If, throughout your code, you keep repeating the || inline, you run into two problems:

  • You duplicate code.
  • And because you duplicate code, you make it hard to maintain and change in the future.

And these are two points commonly known to be anti-patterns when it comes to high-quality software development.

Some people will say that this is too much overhead; they will talk about performance. It's non-sense. For one, this barely adds overhead. If this is what you are worried about, you chose the wrong language. Even jQuery uses functions. People need to get over micro-optimization.

The other thing is: you can use a code "compiler" = minifier. Good tools in this area will try to detect which statements to inline during the compilation step. This way, you keep your code clean and maintainable and can still get that last drop of performance if you still believe in it or really do have an environment where this matters.

Lastly, have some faith in browsers. They will optimize code and they do a pretty darn good job at it these days.


The ECMA Specification

Just to flesh out the reason it behaves this way in terms of the spec, this behavior has been present since version one. The definition there and in 5.1 are semantically equivalent, I'll show the 5.1 definitions.

Section 11.6.1: The Addition operator ( + )

The addition operator either performs string concatenation or numeric addition.

The production AdditiveExpression : AdditiveExpression + MultiplicativeExpression is evaluated as follows:

  1. Let lref be the result of evaluating AdditiveExpression.
  2. Let lval be GetValue(lref).
  3. Let rref be the result of evaluating MultiplicativeExpression.
  4. Let rval be GetValue(rref).
  5. Let lprim be ToPrimitive(lval).
  6. Let rprim be ToPrimitive(rval).
  7. If Type(lprim) is String or Type(rprim) is String, then
    a. Return the String that is the result of concatenating ToString(lprim) followed by ToString(rprim)
  8. Return the result of applying the addition operation to ToNumber(lprim) and ToNumber(rprim). See the Note below 11.6.3.

So, if either value ends up being a String, then ToString is used on both arguments (line 7) and those are concatenated (line 7a). ToPrimitive returns all non-object values unchanged, so null and undefined are untouched:

Section 9.1 ToPrimitive

The abstract operation ToPrimitive takes an input argument and an optional argument PreferredType.

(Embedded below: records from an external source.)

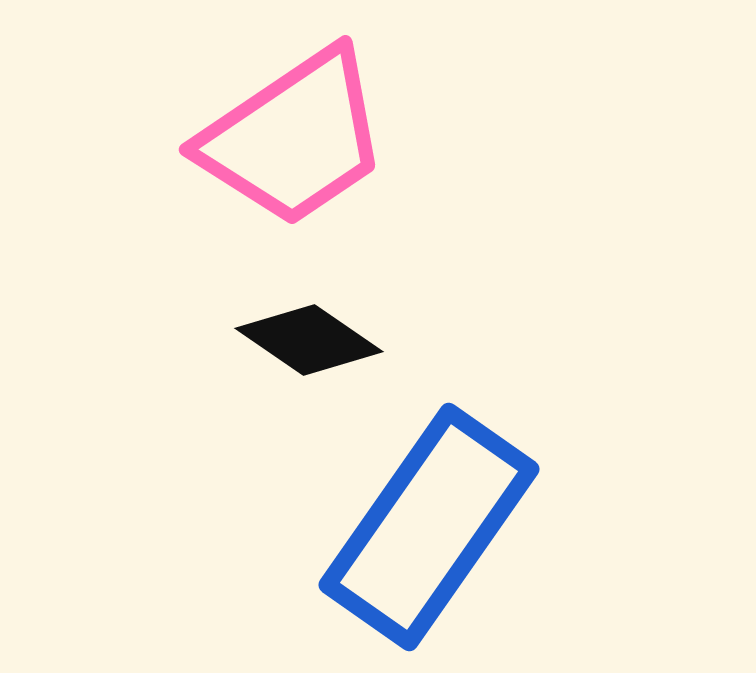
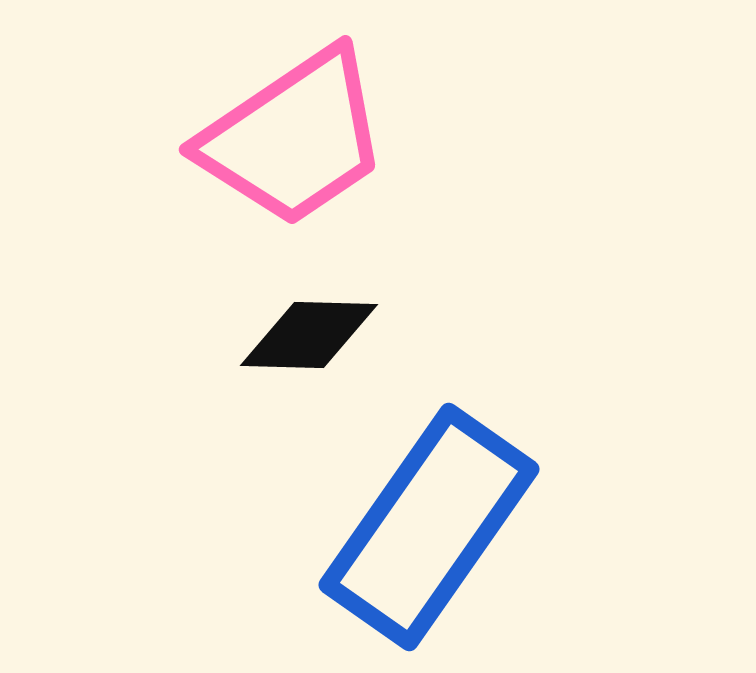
black diamond: moved 5 px up; rotated 33 degrees counterclockwise
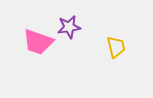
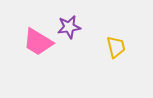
pink trapezoid: rotated 12 degrees clockwise
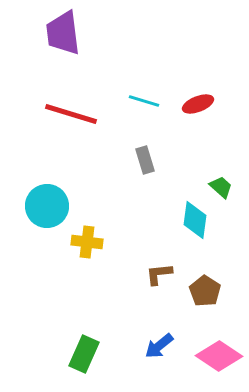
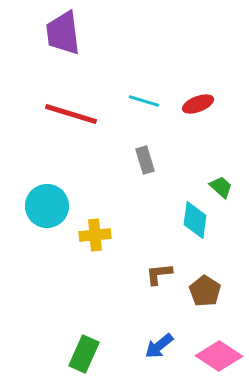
yellow cross: moved 8 px right, 7 px up; rotated 12 degrees counterclockwise
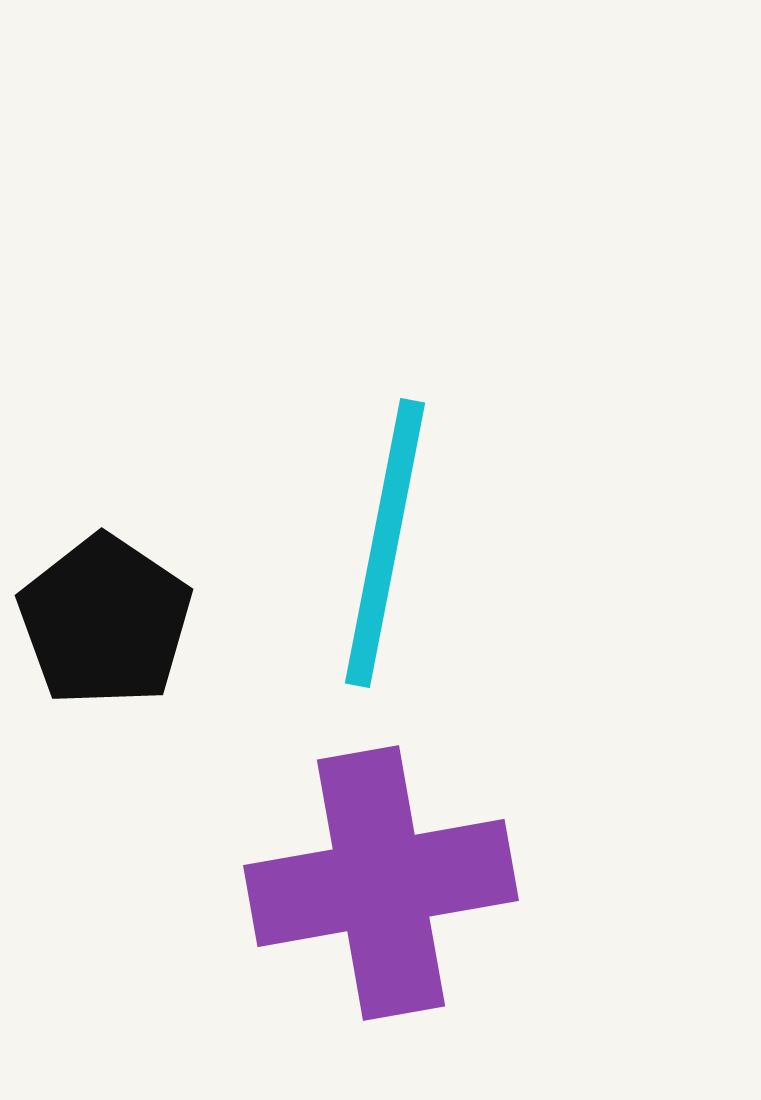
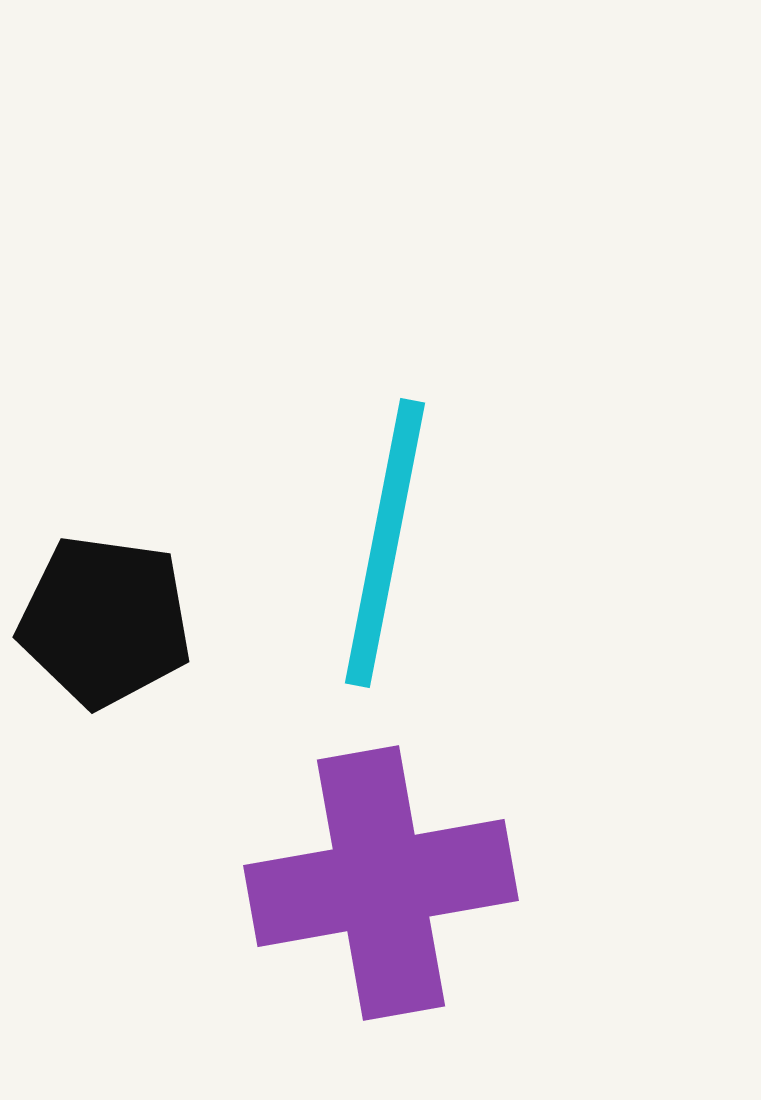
black pentagon: rotated 26 degrees counterclockwise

The abstract operation ToPrimitive converts its input argument to a non-Object type ... Conversion occurs according to Table 10:

For all non-Object types, including both Null and Undefined, [t]he result equals the input argument (no conversion). So ToPrimitive does nothing here.

Finally, Section 9.8 ToString

The abstract operation ToString converts its argument to a value of type String according to Table 13:

Table 13 gives "undefined" for the Undefined type and "null" for the Null type.

Will it change? Is it even an "oddity"?

As others have pointed out, this is very unlikely to change as it would break backward compatibility (and bring no real benefit), even more so given that this behavior is the same since the 1997 version of the spec. I would also not really consider it an oddity.

If you were to change this behavior, would you change the definition of ToString for null and undefined or would you special-case the addition operator for these values? ToString is used many, many places throughout the spec and "null" seems like an uncontroversial choice for representing null. Just to give a couple of examples, in Java "" + null is the string "null" and in Python str(None) is the string "None".

Workaround

Others have given good workarounds, but I would add that I doubt you want to use entity || "" as your strategy since it resolves true to "true" but false to "". The array join in this answer has the more expected behavior, or you could change the implementation of this answer to check entity == null (both null == null and undefined == null are true).